After establishing that DCs undergo maturation in response to infection with BCG (Figures 1B–D) and produced elevated levels of the Th1 polarising cytokine IL-12 (Figure 1E), the effect of BCG-infected DCs on NK cell activation was investigated by assessing NK cell expression of CD25. CD25 expression was significantly augmented when NK cells were cultured with BCG-infected DCs, reflecting activation of NK cells in response to co-culture with DCs in the context of BCG (Figures 2A–C). CD25 is the α chain of the IL-2R and together with the IL-2Rβ and γ chains allows IL-2 signalling through the IL-2R, therefore data presented in Figures 2A–C suggests NK cells are more responsive to IL-2 following co-culture with BCG-infected DCs. The observed activation of NK cells after in vitro co-culture with BCG-infected DCs was due to preferential activation of the CD2− subset of NK cells illustrated by a significantly higher CD25 expression by CD2− NK cells compared with CD2+ NK cells (Figure 2D). Interestingly, in the positive control whereby NK cells were stimulated with IL-12 and IL-18, there was not a significant difference between the expression of CD25 by the two subsets, indicating that the increased activation of CD2− NK cells after co-culture with BCG-infected DCs was unique to these conditions. This preferential activation of bovine CD2− NK cells was also apparent when NK cells were cultured with M. bovis-infected DCs [23] showing that CD2− NK cells are favourably activated when NK cells are cultured with DCs in vitro in the context of both BCG and M. bovis. In line with this finding, CD2− NK cells are the main subset of NK cells migrating in bovine afferent lymph [19], they preferentially migrate towards M. bovis-infected DCs during in vitro chemotaxis assays [23] and are key producers of IFN-γ [20]. Therefore, we hypothesise that CD2− NK cells migrate to lymph nodes in vivo where they interact with DCs, resulting in NK cell activation. It was also demonstrated in Additional file 3 that activation of NKp46+ cells after co-culture with BCG-infected DCs was specific to NKp46+ CD3− NK cells and that a recently characterised subset of lymphocytes that co express NKp46 and CD3 were not activated by co-culture with BCG-infected DCs [27].
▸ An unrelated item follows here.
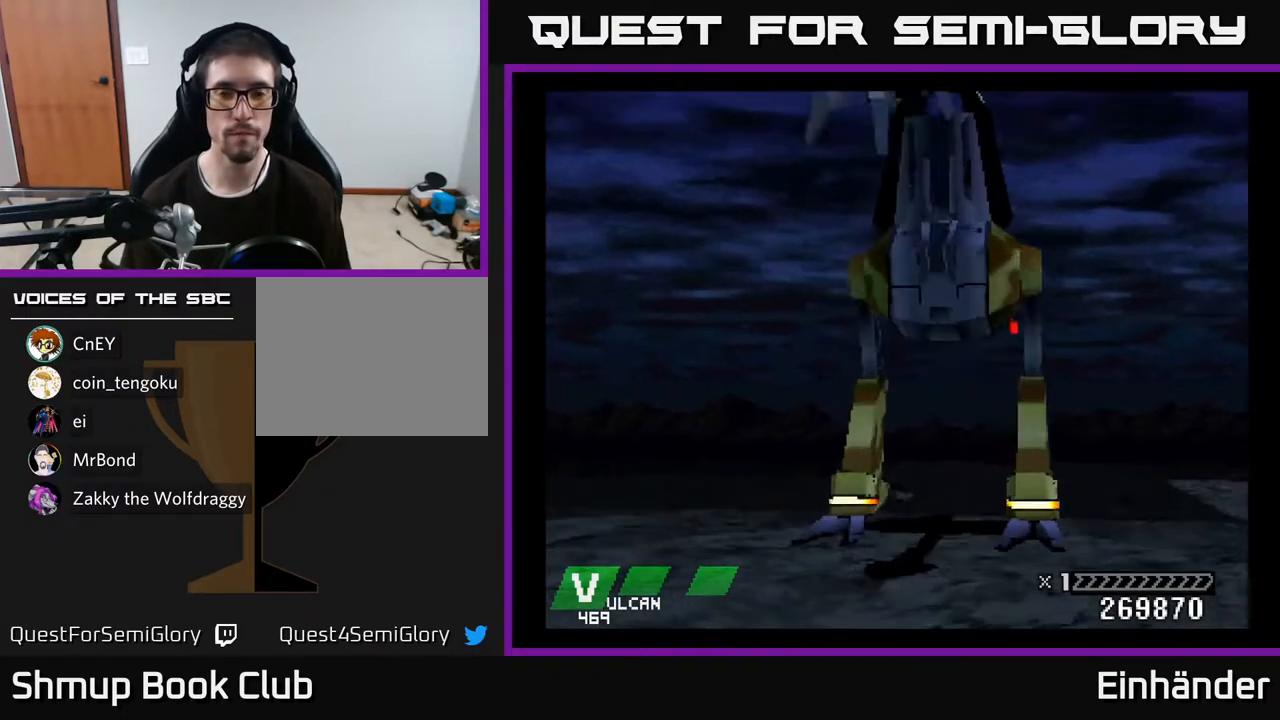
{"buttons": [], "right_stick": "center", "events": []}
Production of immunoregulatory cytokines, primarily IFN-γ, is a key functional property of NK cells and in parallel with IL-12, early production of IFN-γ drives Th1 polarised immune responses. NK cell production of IFN-γ was significantly augmented when NK cells were co-cultured with BCG-infected DCs (Figure 3A), demonstrating that production of IFN-γ by NK cells after co-culture with BCG-infected DCs has the potential to prime Th1-type immunity. Murine NK cells polarise Th1 immune responses through interactions with DCs [36] and enhanced secretion of IFN-γ by NK cells was also noted after reciprocal interactions with M. tb-infected DCs [37]. Within the present study, the subset of NK cells responsible for the increased IFN-γ production following co-culture with BCG-infected DCs was not defined. However, bovine CD2− NK cells have an increased capacity to produce IFN-γ compared with CD2+ NK cells [20]. Furthermore, CD2− NK cells are the subset responsible for production of IFN-γ after culture with M. bovis-infected DCs [23]. Therefore, we propose that CD2− NK cells are the major IFN-γ producers following co-culture with BCG-infected DCs. Studies in humans have shown that BCG can bind directly to NK cells through NK cell expression of TLR2 and NKp44 and induce NK cell production of IFN-γ [38–40]. Nevertheless, BCG alone had no effect on the production of IFN-γ by NK cells (Figure 3A), or on the activation of NK cells (Figures 2A–C). Despite TLR2 being transcribed by bovine NK cells (Nazneen Siddiqui, PhD thesis, Imperial College, 2011), expression of TLR2 was not detected on the surface of NK cells (data not shown). Furthermore, NKp44 is a pseudogene in cattle [41] therefore combined with the lack of surface TLR2, may explain why there was no direct recognition of BCG by bovine NK cells in this study.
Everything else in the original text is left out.